- **Task brief**:
Begin with the line containing "hfov_deg: 61.7" and end with the last line of the data below; return those lines exactly, and only those.

[Photos with camera intrinsics]
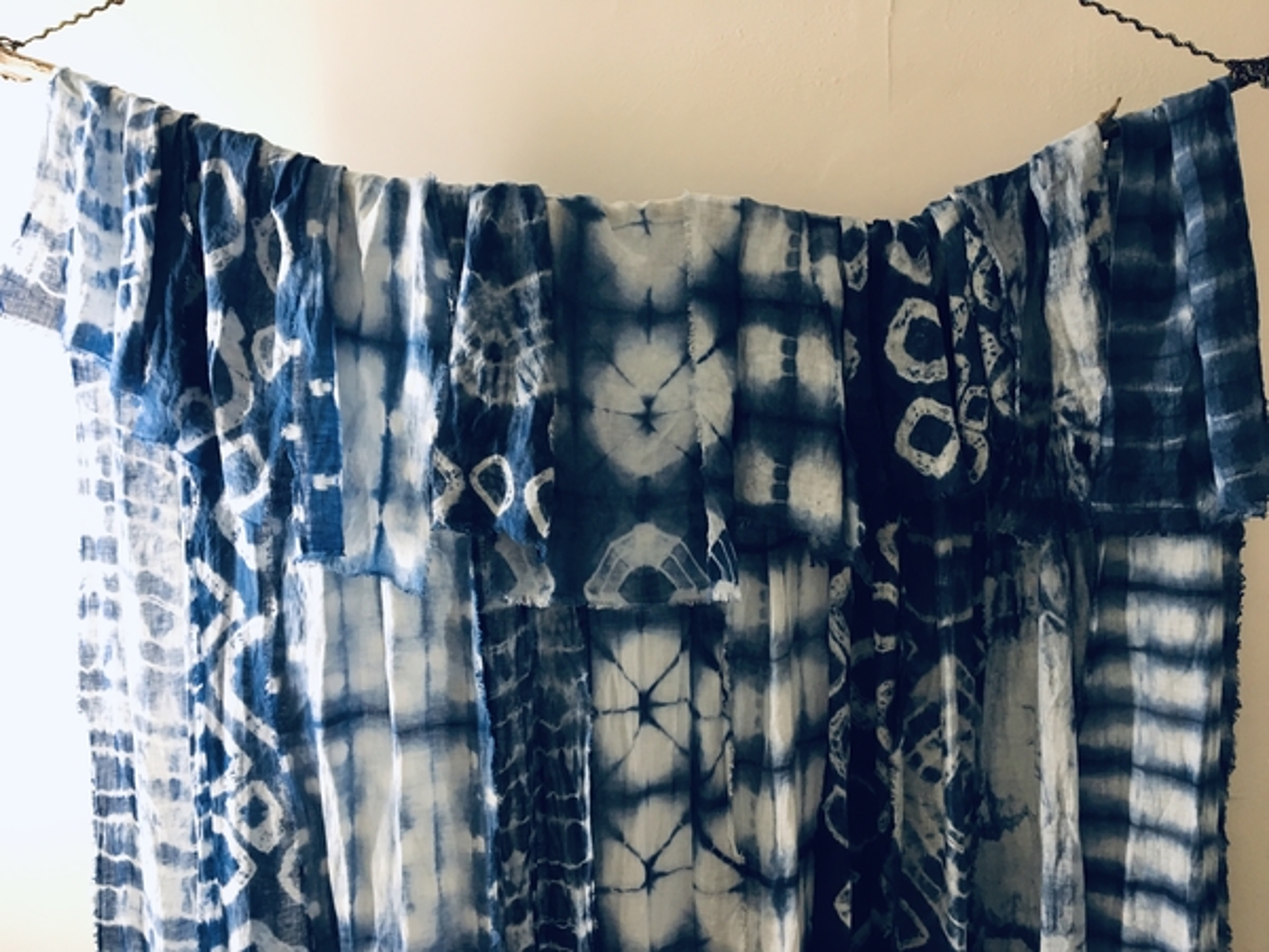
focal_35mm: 29
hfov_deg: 61.7
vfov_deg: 48.2
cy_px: 476
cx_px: 634
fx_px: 1063
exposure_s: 1/30
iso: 80
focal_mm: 4.15
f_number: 2.2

- **Solution**:
hfov_deg: 61.7
vfov_deg: 48.2
cy_px: 476
cx_px: 634
fx_px: 1063
exposure_s: 1/30
iso: 80
focal_mm: 4.15
f_number: 2.2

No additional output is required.